Çin Yabancı Muhabirler Kulübü'ne göre, geçtiğimiz temmuz ayında, kuzey Çin'deki ölümcül sel baskınlarını haber yapan birkaç yabancı medya kuruluşundan gazeteciler, internette ve olay yerlerinde yerel sakinler tarafından taciz edildi, BBC ve Times çalışanları ölüm tehditleri aldı.
Ağustos ayında, Çinli bir bulaşıcı hastalık uzmanı, Çin'in sonunda kovid ile yaşamayı öğrenmesi gerektiğini önerdiği için ‘Batılı fikirlere körü körüne tapan bir hain’ olarak adlandırıldı. Hatta bazıları onu Çin'in salgına müdahalesini sabote etmek için yabancı güçlerle gizli anlaşma yapmakla suçladı.
Bu milliyetçi duyguların ana akım görüşü ne ölçüde temsil ettiği açık olmasa da liberal eğilimli seslerin çoğunun susturuldu, Çin hükümeti de bu sesleri susturmaya büyük önem verdi. Yaşanan bu olayların pandemi sürecinde artması Çin genelinde hoşgörüsüzlüğün giderek arttığı yorumuna neden oldu.

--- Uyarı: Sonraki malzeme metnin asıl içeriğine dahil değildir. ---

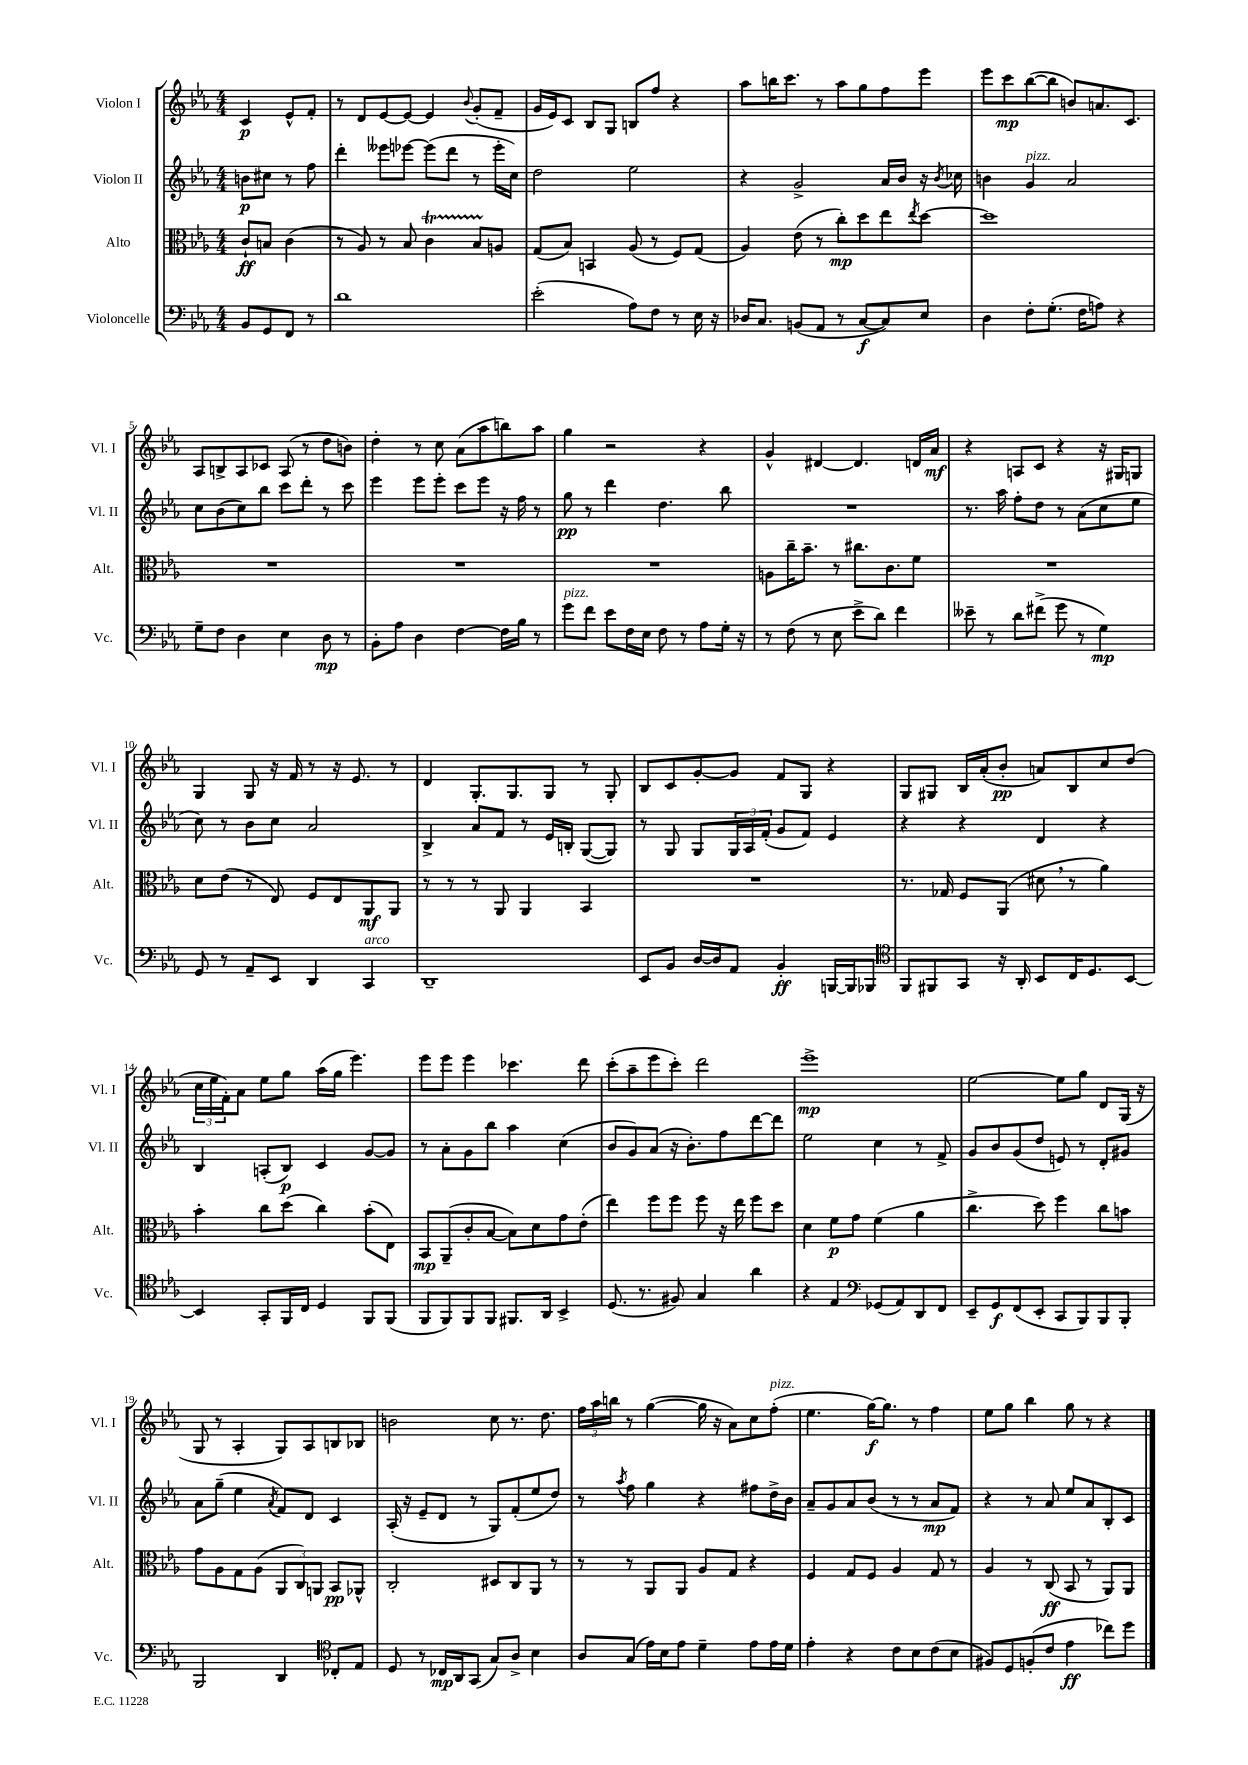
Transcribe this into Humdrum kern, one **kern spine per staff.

**kern	**kern	**kern	**kern
*staff4	*staff3	*staff2	*staff1
*clefF4	*clefC3	*clefG2	*clefG2
*k[b-e-a-]	*k[b-e-a-]	*k[b-e-a-]	*k[b-e-a-]
*M4/4	*M4/4	*M4/4	*M4/4
8BB-/L	8c`/L	8b\L	4c/
8GG/	8B/J	8cc#\J	.
8FF/J	(4c\	8r	8e-^^/L
8r	.	8ff\	8f'/J
=	=	=	=
1d	8r	4ddd'\	8r
.	8A-/)	.	8d/L
.	8r	8eee--\L	[8e-/
.	8B-/	[8eee-\J	8e-/_J
.	4c\	(8eee-\]L	4e-/]
.	.	8ddd\J	.
.	.	.	8qqb-/
.	8B-/L	8r	(8g'/L
.	8A/J	16eee-'\LL	8f~/J
.	.	16cc\JJ)	.
=	=	=	=
(2e-'\	(8G/L	2dd\	16g/LL
.	.	.	16e-/J)
.	8B-/J)	.	8c/J
.	4BB/	.	8B-/L
.	.	.	8G/J
8A-\L)	(8A-/	2ee-\	8B/L
8F\J	8r	.	8ff/J
8r	8F/L)	.	4r
16E-\	(8G/J	.	.
16r	.	.	.
=	=	=	=
16D-/LK	4A-/)	4r	8aa-\L
8.C/J	.	.	.
.	.	.	16bb\K
.	.	.	8.ccc\J
(8BB/L	(8e-\	2g^/	.
8AA-/J	8r	.	8r
8r	8cc'\L)	.	8aa-\L
[8C/L	8dd\	.	8gg\
8C/])	8ee-\	16a-/LL	8ff\
.	.	16b-/JJ	.
.	8qee-/	.	.
8E-/J	[8dd\J	16r	8eee-\J
.	.	8qb-/	.
.	.	16cc-\	.
=	=	=	=
4D\	1dd]	4b\	8eee-\L
.	.	.	8ccc\
8F'\L	.	4g/	([8bb-\
(8.G'\J	.	.	8bb-\]J
.	.	2a-/	8b/L)
16F\LK	.	.	.
8A\J)	.	.	8.a/
4r	.	.	.
.	.	.	8.c/J
=	=	=	=
8G~\L	1r	8cc\L	8A-/L
8F\J	.	(8b-\	8B^/
4D\	.	8cc\)	8A-/
.	.	8bb-\J	8c-/J
4E-\	.	8ccc\L	(8A-/
.	.	8ddd'\J	8r
8D\	.	8r	8dd\L
8r	.	8ccc\	8b\J)
=	=	=	=
8BB-'\L	1r	4eee-\	4dd'\
8A-\J	.	.	.
4D\	.	8eee-\L	8r
.	.	8eee-'\J	8cc\
[4F\	.	8ccc\L	(8a-\L
.	.	8eee-\J	8aa-\
16F\]LL	.	16r	8bb\)
16B-\JJ	.	16ff\	.
8r	.	8r	8aa-\J
=	=	=	=
8g\L	1r	8gg\	4gg\
8f\J	.	8r	.
8e-\L	.	4ddd\	2r
16F\L	.	.	.
16E-\JJ	.	.	.
8F\	.	4.dd\	.
8r	.	.	.
8A-\L	.	.	4r
16G'\Jk	.	8bb-\	.
16r	.	.	.
=	=	=	=
8r	8A\L	1r	4g^^/
(8F\	16cc~\K	.	.
.	8.b-~\J	.	.
8r	.	.	[4d#/
8E-\	8r	.	.
8e-^\L	8.cc#\L	.	4.d#/]
8d\J)	.	.	.
.	8.c\	.	.
4f\	.	.	.
.	8f\J	.	16d/LL
.	.	.	16a-/JJ
=	=	=	=
8e--~\	1r	8.r	4r
8r	.	.	.
.	.	16aa-\	.
8d\L	.	8ff'\L	8A/L
(8f#^\J	.	8dd\J	8c/J
8g\	.	8r	4r
8r	.	(8a-\L	.
4G\)	.	8cc\	16r
.	.	.	16G#/LK
.	.	8ee-\J	8G/J
=	=	=	=
8GG/	8d\L	8cc\)	4G/
8r	(8e-\J	8r	.
8AA-~/L	8r	8b-\L	8G/
8EE-/J	8E-/)	8cc\J	16r
.	.	.	16f/
4DD/	8F/L	2a-/	8r
.	8E-/	.	16r
.	.	.	8.e-/
4CC/	8AA-/	.	.
.	8AA-/J	.	8r
=	=	=	=
1DD~	8r	4B-^/	4d/
.	8r	.	.
.	8r	8a-/L	8.G'/L
.	8AA-/	8f/J	.
.	.	.	8.G/
.	4AA-/	8r	.
.	.	16e-/LL	8G/J
.	.	16B'/JJ	.
.	4BB-/	([8G/L	8r
.	.	8G/]J)	8G'/
=	=	=	=
8EE-/L	1r	8r	8B-/L
8BB-/J	.	8G/	8c/
[16D/LL	.	8G/L	[8g'/
16D/]J	.	.	.
8AA-/J	.	24G/L	8g/]J
.	.	24A-/	.
.	.	(24f'/JJ	.
4BB-'/	.	8g/L	8f/L
.	.	8f/J)	8G/J
[16BBB/LL	.	4e-/	4r
16BBB/]J	.	.	.
8BBB-/J	.	.	.
=	=	=	=
*clefC4	*	*	*
8FF/L	8.r	4r	8G/L
8FF#/	.	.	8G#/J
.	16G-/	.	.
8GG/J	8F/L	4r	16B-/LL
.	.	.	(16a-'/J
16r	(8AA-/J	.	8b-'/J
16AA-'/	.	.	.
8BB-/L	8d#\	4d/	8a/L)
16C/K	8r	.	8B-/
8.D/	.	.	.
.	4a-\)	4r	8cc/
[8BB-/J	.	.	(8dd/J
=	=	=	=
4BB-/]	4b-'\	4B-/	24cc\LL
.	.	.	24ee-\
.	.	.	24f'\J)
.	.	.	8a-\J
8GG'/L	8cc\L	(8A'/L	8ee-\L
16FF/L	(8dd\J	8B-/J)	8gg\J
16C/JJ	.	.	.
4D/	4cc\)	4c/	(16aa-\LL
.	.	.	16gg\JJ
.	.	.	4.eee-\)
8FF/L	(8b-'\L	[8g/L	.
(8FF/J	8E-\J)	8g/]J	.
=	=	=	=
8FF/L	8BB-/L	8r	8eee-\L
8FF/)	(8AA-~/	8a-'\L	8eee-\J
8FF/	8c'/	8g\	4eee-\
8FF/J	[8B-/J	8bb-\J	.
8.FF#/L	8B-\]L)	4aa-\	4.ccc-\
.	8d\	.	.
16AA-/Jk	.	.	.
4BB-^/	8g\	(4cc\	.
.	(8e-'\J	.	8ddd\
=	=	=	=
(8.D/	4ee-\)	8b-/L	(8ccc'\L
.	.	8g/)	8aa-~\
8.r	.	.	.
.	8ff\L	(8a-/J	8eee-\
8F#/)	8ff\J	16r	8ccc'\J)
.	.	8.b-'\L)	.
4G/	8ff\	.	2ddd\
.	16r	8ff\	.
.	16ee-\	.	.
4a-\	8ff\L	[8ddd\	.
.	8dd\J	8ddd\]J	.
=	=	=	=
4r	4d\	2ee-\	1eee-^
4E-/	8f\L	.	.
.	8g\J	.	.
*clefF4	*	*	*
(8GG-/L	(4f\	4cc\	.
8AA-/)	.	.	.
8DD/	4a-\	8r	.
8FF/J	.	8f^/	.
=	=	=	=
8EE-~/L	4.cc^\	8g/L	[2ee-\
8GG/	.	8b-/	.
(8FF/	.	(8g/	.
8EE-'/J	8dd\)	8dd/J	.
8CC/L	4ff\	8e/)	8ee-\]L
8BBB-/)	.	8r	8gg\J
8BBB-/	8cc\L	8d'/L	8d/L
8BBB-'/J	8b\J	8g#/J	(16G/Jk
.	.	.	16r
=	=	=	=
2BBB-/	8g\L	8a-\L	8G/
.	8A-\	(8gg~\J	8r
.	8G\	4ee-\	4A-'/
.	(8A-\J	.	.
.	.	8qa-/	.
4DD/	12AA-/L	8f/L)	8G/L)
.	12C/)	.	.
.	.	8d/J	8A-/
.	12AA/J	.	.
*clefC4	*	*	*
8C-'/L	8BB-/L	4c/	8B/
8E-/J	8AA-^^/J	.	8B-/J
=	=	=	=
8D/	2C'/	(16A-'/	2b\
.	.	16r	.
8r	.	8e-~/L	.
16C-/LL	.	8d/J	.
16AA-/J	.	.	.
(8GG/J	.	8r	.
8G/L)	8D#/L	8G/L)	8cc\
8A-^/J	8C/	(8f'/	8.r
4B-\	8AA-/J	8ee-/	.
.	.	.	8.dd\
.	8r	8dd/J)	.
=	=	=	=
8A-/L	8r	8r	24ff\LL
.	.	.	24aa-\
.	.	.	24bb\JJ
.	.	8qaa-/	.
(8G/J	8r	8ff\	8r
16e-\LL)	8AA-/L	4gg\	([4gg\
16B-\J	.	.	.
8e-\J	8AA-/J	.	.
4d~\	8A-/L	4r	16gg\]
.	.	.	16r
.	8G/J	.	8a-\L)
8e-\L	4r	8ff#\L	8cc\
16e-\L	.	16dd^\L	(8ff'\J
16d\JJ	.	16b-\JJ	.
=	=	=	=
4e-'\	4F/	8a-~/L	4.ee-\
.	.	8g/	.
4r	8G/L	8a-/	.
.	8F/J	(8b-/J	[16gg\LK)
.	.	.	8.gg\]J
8c\L	4A-/	8r	.
8B-\	.	8r	8r
(8c\	8G/	8a-/L	4ff\
8B-\J	8r	8f/J)	.
=	=	=	=
8F#/L)	4A-/	4r	8ee-\L
8D/	.	.	8gg\J
(8F'/	8r	8r	4bb-\
8c/J	(8C/	8a-/	.
4e-\	8BB-/	8ee-/L	8gg\
.	8r	8a-/	8r
8cc-\L)	8AA-/L)	8B-'/	4r
8dd\J	8AA-/J	8c/J	.
==	==	==	==
*-	*-	*-	*-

KOVİD-19 ÖNLEMLERİ BAHANE OLDU
San Diego'daki California Üniversitesi'nden bir Çin uzmanı olan Victor Shih, salgından bu yana çoğu akademisyenin gönüllü çalışanın sınır kısıtlamaları ve karantina gereklilikleri nedeniyle Çin'e gitmeyi bıraktığını söyledi. Shih, "Bugün uygulanan ve pandemiden önce uygulanmış olan bu ağır filtre, (Çinli liderlerin) Çin'e gelip Çin halkının değerlerini kirleten istenmeyen unsurlar olarak gördüklerini elemesine yardımcı olacak.
Ancak sınır yeniden açıldıktan sonra bile, Çin hükümetinin yabancı ziyaretçilerin geri dönmesine nasıl izin vereceği ve bir tür ek taramanın devam edip etmeyeceği zamanla anlaşılacak” dedi.
SIFIR KOVİD İÇİN HALK DESTEĞİ
Son zamanlarda Çinli yetkililer virüsü ortadan kaldırmak için kararlılıklarını ikiye katlıyor ve yerel alevlenmeleri engellemek için giderek daha aşırı önlemlere başvuruyor. Halk sağlığı uzmanları, Çin'in Sıfır- Kovid politikasını gevşetme konusundaki isteksizliğini özellikle son derece bulaşıcı Delta varyantı karşısında, Çin aşılarının etkinliği konusundaki belirsizliğe bağladı.
Çin hükümeti, Wuhan'daki ilk salgını kontrol altına aldığından beri, ülkenin otoriter siyasi sisteminin sözde üstünlüğünün kanıtı olarak etkili sınırlama çabalarını sürdürdü. Sıfır-Kovid'in başarısı, ABD ve diğer Batı demokrasilerinin bocalayan tepkisine karşı ideolojik ve ahlaki bir zafer olarak yorumlanıyor. Çin'de, halkın enfeksiyonlara karşı toleransı son derece düşük ve virüs korkusu hala yüksek.
ÇİN REKOR SEVİYELERE ULAŞTI
İktidardaki Komünist Parti, tek parti sisteminin Batı demokrasileri, özellikle de Amerika Birleşik Devletleri üzerindeki sözde üstünlüğünün kanıtı olarak bu başarıyı yakaladığını düşünüyor. Öte yandan uzmanlar, pandeminin başlangıcından bu yana uluslararası imajının düştüğünü gören Çin için bunun siyasi bir maliyeti olabileceğini söylüyor. Pew Araştırma Servisi tarafından yürütülen anketlere göre, Çin'in olumsuz görüşleri gelişmiş dünyanın çoğu ülkeleri arasında rekor seviyelere ulaştı.